From this perspective, security teams must assume that advanced vulnerability discoveries will continue to proliferate, as the window between discovery and exploitation continues to shrink. While it appeared that Project Glasswing might offer a grace period for the security community to come to terms with the risks of next-generation frontier AI models, this alleged breach suggests more immediate action could be required.
Time To Compromise
The most immediate risk is the contraction of time to exploitation. Models like Mythos give threat actors the capability to discover vulnerabilities faster than defenders can patch them, lowering the overall time-to-compromise.

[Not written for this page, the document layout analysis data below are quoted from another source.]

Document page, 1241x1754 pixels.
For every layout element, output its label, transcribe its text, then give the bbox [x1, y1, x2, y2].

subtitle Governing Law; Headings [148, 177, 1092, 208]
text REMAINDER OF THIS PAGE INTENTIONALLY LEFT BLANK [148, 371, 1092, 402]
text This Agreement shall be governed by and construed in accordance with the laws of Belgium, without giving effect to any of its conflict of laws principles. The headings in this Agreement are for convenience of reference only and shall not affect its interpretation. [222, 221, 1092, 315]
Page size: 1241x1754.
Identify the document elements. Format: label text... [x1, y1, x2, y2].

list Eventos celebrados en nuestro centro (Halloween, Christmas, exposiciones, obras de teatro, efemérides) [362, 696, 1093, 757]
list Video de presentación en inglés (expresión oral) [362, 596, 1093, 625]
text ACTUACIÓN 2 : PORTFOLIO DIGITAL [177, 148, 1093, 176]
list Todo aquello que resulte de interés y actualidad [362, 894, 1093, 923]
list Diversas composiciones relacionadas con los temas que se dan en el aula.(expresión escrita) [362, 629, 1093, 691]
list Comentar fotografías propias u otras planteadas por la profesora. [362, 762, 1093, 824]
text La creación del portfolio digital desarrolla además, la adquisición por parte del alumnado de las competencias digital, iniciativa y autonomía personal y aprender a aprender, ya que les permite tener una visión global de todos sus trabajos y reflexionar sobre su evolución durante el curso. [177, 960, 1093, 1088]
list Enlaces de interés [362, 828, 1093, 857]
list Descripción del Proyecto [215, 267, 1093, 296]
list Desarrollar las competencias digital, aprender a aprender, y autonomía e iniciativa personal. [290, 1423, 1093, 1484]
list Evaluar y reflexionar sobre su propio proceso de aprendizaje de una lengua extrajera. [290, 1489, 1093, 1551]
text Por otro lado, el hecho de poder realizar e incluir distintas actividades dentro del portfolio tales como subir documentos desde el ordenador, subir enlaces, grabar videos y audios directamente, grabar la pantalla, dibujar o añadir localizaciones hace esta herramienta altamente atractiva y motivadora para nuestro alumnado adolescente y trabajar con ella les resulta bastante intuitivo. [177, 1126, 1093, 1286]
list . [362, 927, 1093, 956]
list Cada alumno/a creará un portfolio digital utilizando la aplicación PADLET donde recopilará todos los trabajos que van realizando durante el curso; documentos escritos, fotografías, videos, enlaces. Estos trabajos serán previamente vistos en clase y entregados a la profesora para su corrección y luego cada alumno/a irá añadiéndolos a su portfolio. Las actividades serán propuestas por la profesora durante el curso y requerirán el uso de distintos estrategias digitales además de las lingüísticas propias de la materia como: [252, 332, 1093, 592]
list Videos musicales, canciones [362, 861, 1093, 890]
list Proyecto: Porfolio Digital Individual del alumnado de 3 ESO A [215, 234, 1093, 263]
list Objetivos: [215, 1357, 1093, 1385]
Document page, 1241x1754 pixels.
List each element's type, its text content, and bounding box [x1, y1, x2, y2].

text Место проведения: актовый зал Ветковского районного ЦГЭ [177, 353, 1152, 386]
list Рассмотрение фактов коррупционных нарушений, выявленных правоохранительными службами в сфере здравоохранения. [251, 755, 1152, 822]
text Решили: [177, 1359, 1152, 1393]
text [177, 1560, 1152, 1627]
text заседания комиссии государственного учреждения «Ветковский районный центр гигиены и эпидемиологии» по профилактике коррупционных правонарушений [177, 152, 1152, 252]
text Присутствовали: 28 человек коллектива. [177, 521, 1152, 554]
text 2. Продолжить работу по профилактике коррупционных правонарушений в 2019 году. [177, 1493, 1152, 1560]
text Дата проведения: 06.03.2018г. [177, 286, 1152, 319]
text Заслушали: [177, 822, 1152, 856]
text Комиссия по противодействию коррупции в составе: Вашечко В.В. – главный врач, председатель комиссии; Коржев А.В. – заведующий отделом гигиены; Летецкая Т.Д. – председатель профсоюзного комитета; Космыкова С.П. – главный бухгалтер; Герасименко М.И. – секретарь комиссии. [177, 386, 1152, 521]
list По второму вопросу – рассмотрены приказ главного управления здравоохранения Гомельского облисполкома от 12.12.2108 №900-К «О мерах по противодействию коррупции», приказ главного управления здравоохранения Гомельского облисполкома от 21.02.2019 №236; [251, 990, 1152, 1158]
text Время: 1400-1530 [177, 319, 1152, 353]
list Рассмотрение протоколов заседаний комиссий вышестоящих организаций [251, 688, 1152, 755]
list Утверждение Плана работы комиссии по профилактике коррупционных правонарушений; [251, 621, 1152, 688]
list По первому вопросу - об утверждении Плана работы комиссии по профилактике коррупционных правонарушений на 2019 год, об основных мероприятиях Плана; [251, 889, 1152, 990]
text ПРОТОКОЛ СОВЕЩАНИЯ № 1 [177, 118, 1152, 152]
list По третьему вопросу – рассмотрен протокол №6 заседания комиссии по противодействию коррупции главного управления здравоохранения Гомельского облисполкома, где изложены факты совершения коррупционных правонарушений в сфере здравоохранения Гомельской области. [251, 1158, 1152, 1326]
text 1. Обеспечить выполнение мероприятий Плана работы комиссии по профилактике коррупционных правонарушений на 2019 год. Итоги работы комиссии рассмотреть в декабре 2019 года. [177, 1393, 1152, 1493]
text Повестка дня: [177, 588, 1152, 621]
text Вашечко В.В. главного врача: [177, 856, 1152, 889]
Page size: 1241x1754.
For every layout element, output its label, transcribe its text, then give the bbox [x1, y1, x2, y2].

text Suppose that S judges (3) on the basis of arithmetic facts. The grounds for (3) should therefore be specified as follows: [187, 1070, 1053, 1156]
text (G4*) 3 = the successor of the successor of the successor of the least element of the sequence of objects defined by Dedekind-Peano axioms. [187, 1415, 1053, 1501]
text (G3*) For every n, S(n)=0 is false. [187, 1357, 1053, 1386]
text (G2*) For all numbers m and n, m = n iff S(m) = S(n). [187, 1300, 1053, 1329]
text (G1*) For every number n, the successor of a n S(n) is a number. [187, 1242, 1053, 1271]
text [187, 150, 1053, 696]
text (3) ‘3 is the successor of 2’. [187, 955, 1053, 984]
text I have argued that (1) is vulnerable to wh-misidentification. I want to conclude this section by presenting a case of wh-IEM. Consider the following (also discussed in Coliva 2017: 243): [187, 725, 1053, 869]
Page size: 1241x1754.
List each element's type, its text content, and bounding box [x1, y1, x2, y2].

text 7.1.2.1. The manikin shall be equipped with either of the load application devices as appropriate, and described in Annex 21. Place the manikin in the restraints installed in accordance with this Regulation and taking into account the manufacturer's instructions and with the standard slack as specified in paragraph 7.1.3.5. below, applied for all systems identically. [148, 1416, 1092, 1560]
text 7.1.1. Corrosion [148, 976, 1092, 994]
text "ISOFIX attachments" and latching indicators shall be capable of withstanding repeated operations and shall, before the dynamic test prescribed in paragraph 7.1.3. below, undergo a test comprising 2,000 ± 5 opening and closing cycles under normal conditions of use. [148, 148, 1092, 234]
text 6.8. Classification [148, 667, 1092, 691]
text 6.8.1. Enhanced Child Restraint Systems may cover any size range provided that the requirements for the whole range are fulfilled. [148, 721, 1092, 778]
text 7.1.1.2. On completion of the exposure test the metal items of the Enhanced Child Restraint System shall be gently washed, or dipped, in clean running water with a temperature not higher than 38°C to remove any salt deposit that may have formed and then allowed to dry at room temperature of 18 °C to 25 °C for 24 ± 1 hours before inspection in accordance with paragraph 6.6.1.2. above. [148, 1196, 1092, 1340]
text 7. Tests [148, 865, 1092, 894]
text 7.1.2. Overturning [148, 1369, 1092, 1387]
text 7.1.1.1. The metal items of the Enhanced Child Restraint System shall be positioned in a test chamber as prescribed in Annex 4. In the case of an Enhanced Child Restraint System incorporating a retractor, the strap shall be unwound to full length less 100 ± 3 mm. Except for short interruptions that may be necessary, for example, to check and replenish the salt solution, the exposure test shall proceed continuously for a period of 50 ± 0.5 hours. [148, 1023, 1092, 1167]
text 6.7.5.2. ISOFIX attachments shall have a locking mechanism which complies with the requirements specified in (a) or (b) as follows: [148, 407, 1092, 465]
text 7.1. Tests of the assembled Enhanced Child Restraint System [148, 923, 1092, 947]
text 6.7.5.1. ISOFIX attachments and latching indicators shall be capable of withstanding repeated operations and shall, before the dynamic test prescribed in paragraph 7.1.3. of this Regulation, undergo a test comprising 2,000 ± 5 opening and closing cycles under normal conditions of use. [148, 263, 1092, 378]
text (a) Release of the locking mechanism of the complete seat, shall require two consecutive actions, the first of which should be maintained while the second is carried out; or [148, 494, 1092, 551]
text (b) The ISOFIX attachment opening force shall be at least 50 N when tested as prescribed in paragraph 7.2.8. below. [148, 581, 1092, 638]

“This isn’t a theoretical future risk. The wave is already forming offshore, and most organizations are still debating whether to build a seawall. AI hasn’t just made attackers faster, it has fundamentally changed the economics of exploitation,” Adam Arellano, Field CTO of AI DevOps company Harness, valued at $5.5 billion, told me via email.
“What once required a skilled threat actor, weeks of reconnaissance, and significant resources can now be automated, scaled, and deployed by someone with a capable model and a motivated prompt. Zero-day vulnerabilities that previously had a window of days or weeks before widespread exploitation are now being weaponized in hours. The asymmetry between attack and defense has never been more extreme,” Arellano said.
While the exposure presented by tools like Mythos and GPT-5.4-Cyber is limited, the situation is changing fast. Security leaders can’t afford to rely on frontier AI vendors to contain the risks of these powerful models. Now more than ever, organizations need to develop the ability to identify and remediate vulnerabilities at machine speed.